Fuerza es imponer tu voluntad sobre otros. Poder es someter la tuya a Dios. Cualquiera puede gritar, manipular, controlar. Eso requiere músculo, no carácter. Pero dominarte a ti mismo, eso es guerra interna. Y esa guerra solo la gana quien camina en el Espíritu.
Proverbios 16:32 dice: “Mejor es el que tarda en airarse que el fuerte; y el que se enseñorea de su espíritu, que el que toma una ciudad”.
Conquistar una ciudad es impresionante. Pero conquistar tu temperamento, tus deseos, tu orgullo, tus impulsos, es más grande. Porque el enemigo más peligroso no está afuera. Está en tu pecho.
Dominar a otros te da control temporal. Te vuelves respetado por miedo, no por amor. Pero dominarte a ti mismo te da libertad real. Libertad de no explotar cuando te provocan. Libertad de no ceder a la tentación. Libertad de callar cuando tu ego quiere responder.
Gálatas 5:22-23 llama a esto fruto del Espíritu Santo: “dominio propio”. No es algo que produces tú. Es evidencia de que Dios vive en ti. Sin el Espíritu Santo, intentas controlarte y fracasas. Con el Espíritu, recibes poder para decir “no” a lo que te destruye.

━━━

Ejercicio A - Indica si cada afirmación concuerda con el texto sobre el dominio propio y cita las palabras que lo deciden: (i) dominar a otros otorga un control temporal; (ii) el dominio propio es algo que uno produce por sí mismo; (iii) el enemigo más peligroso se encuentra fuera de uno.
Ejercicio B - En el texto sobre el dominio propio, ¿qué pasaje bíblico llama "dominio propio" a este fruto del Espíritu Santo?
Ejercicio C - Retoma el texto sobre el dominio propio a partir de su última oración.

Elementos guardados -

━━━

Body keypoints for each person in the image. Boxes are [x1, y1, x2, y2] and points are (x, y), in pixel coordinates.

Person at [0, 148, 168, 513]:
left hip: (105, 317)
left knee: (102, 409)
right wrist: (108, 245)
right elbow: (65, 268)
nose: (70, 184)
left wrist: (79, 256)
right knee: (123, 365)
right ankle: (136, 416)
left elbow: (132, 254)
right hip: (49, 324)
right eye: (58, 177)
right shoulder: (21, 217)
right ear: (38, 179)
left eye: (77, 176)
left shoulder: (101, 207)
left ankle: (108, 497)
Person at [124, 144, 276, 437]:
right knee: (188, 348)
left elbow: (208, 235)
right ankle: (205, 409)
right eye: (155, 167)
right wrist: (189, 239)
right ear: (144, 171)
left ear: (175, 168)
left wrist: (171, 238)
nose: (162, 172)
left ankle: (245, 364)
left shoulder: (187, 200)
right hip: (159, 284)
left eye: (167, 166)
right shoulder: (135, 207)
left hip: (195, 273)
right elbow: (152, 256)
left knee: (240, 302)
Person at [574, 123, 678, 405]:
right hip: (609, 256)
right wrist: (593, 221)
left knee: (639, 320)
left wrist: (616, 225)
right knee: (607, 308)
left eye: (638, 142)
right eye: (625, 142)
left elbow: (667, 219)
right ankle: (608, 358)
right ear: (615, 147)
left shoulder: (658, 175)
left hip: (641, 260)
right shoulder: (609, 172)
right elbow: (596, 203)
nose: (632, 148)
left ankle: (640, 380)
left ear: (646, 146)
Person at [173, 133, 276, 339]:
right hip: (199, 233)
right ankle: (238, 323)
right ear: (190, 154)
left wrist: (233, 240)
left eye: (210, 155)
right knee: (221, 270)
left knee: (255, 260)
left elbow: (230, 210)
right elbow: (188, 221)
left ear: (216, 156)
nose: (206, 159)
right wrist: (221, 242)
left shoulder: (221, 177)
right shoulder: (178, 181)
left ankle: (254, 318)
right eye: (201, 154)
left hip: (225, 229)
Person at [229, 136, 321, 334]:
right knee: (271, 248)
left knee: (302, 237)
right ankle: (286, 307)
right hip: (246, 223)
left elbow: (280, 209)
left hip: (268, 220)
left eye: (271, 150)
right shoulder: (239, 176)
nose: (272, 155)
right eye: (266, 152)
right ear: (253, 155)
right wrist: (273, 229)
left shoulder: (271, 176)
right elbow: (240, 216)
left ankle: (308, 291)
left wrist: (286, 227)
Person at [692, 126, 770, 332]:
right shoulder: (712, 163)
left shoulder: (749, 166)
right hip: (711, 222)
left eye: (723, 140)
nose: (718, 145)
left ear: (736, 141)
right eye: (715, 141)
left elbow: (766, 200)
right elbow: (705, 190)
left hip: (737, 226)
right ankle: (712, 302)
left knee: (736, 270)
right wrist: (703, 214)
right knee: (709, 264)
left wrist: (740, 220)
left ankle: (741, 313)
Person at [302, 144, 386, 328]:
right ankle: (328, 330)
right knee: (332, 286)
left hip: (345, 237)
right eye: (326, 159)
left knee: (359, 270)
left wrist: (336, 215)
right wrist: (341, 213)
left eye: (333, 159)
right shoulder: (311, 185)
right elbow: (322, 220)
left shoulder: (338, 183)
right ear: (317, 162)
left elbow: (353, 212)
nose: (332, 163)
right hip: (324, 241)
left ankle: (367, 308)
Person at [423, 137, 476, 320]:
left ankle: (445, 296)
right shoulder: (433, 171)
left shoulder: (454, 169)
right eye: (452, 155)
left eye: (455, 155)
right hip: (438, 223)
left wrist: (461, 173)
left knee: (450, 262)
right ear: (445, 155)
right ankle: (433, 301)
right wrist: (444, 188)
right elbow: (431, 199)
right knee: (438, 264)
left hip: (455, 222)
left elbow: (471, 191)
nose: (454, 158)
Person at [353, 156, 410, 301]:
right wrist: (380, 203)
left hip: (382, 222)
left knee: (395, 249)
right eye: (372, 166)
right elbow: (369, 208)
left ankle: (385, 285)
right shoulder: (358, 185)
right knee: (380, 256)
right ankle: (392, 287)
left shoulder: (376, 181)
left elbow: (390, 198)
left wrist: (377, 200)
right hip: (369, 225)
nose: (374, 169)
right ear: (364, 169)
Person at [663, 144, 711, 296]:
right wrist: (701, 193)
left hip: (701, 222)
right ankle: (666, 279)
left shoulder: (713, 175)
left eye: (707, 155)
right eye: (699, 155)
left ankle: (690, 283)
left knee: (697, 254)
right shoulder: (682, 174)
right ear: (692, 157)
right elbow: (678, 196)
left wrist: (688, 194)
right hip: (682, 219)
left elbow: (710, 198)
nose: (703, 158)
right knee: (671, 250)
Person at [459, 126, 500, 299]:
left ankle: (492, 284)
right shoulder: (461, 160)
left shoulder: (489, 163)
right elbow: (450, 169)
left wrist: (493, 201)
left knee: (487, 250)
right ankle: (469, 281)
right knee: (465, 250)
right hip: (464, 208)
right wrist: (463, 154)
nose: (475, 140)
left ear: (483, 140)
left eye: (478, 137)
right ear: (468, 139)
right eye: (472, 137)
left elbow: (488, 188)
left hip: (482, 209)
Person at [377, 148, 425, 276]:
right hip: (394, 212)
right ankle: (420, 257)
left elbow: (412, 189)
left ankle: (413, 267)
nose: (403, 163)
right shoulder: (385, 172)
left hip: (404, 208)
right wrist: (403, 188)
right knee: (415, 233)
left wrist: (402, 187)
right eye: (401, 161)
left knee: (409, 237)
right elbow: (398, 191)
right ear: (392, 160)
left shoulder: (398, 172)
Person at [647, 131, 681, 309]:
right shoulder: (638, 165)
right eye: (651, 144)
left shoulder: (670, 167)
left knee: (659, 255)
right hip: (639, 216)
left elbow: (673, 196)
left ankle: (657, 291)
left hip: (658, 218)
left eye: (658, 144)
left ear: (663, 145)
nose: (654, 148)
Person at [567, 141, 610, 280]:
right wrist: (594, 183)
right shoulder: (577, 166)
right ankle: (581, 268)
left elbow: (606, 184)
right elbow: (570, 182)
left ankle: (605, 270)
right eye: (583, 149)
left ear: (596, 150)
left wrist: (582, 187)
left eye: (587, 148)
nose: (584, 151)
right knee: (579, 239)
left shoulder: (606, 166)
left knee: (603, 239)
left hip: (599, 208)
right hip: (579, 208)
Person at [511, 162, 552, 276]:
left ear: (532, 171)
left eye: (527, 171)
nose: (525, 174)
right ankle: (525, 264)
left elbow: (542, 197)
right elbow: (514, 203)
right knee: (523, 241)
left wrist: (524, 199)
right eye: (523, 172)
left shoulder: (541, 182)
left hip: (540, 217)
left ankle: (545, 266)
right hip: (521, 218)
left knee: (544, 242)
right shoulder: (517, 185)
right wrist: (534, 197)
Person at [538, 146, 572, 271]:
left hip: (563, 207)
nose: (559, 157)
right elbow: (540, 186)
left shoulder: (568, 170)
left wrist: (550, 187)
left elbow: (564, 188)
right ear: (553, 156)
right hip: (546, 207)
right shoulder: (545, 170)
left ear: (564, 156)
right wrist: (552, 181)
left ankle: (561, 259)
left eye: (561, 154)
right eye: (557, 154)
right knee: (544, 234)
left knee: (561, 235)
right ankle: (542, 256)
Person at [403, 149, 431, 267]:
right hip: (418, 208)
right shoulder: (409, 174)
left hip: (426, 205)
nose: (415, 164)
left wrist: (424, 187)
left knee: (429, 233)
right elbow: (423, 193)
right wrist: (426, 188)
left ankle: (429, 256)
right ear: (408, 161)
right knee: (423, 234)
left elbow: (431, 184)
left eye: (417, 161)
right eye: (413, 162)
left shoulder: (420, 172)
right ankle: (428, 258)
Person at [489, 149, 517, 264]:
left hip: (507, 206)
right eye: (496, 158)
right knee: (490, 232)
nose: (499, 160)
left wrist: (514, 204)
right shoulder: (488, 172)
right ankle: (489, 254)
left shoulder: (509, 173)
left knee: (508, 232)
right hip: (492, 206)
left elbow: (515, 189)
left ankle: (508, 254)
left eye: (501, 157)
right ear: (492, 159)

━━━

Respuesta A -
(i) Sí: "Dominar a otros te da control temporal."
(ii) No: "No es algo que produces tú."
(iii) No: "Porque el enemigo más peligroso no está afuera. Está en tu pecho."

Respuesta B - Gálatas 5:22-23.

Respuesta C -
Jesús es el ejemplo supremo. Tuvo todo el poder para bajar de la cruz, para destruir a sus enemigos, para reinar por la fuerza. Pero se dominó. Se sometió al Padre. Filipenses 2:8 dice: “se humilló a sí mismo, haciéndose obediente hasta la muerte”. Esa obediencia cambió la eternidad.
Así que deja de medir tu poder por cuántos te obedecen. Mídelo por cuánto obedeces a Dios cuando nadie ve. ¿Puedes vencer los vicios que te esclavizan? ¿Puedes perdonar sin que te pidan perdón? ¿Puedes callar cuando tienes la razón? Ahí se ve si eres fuerte o poderoso.
El mundo aplaude al que domina. Dios exalta al que se rinde. Y el hombre que se domina a sí mismo, bajo el control de Dios, es el que realmente transforma el mundo.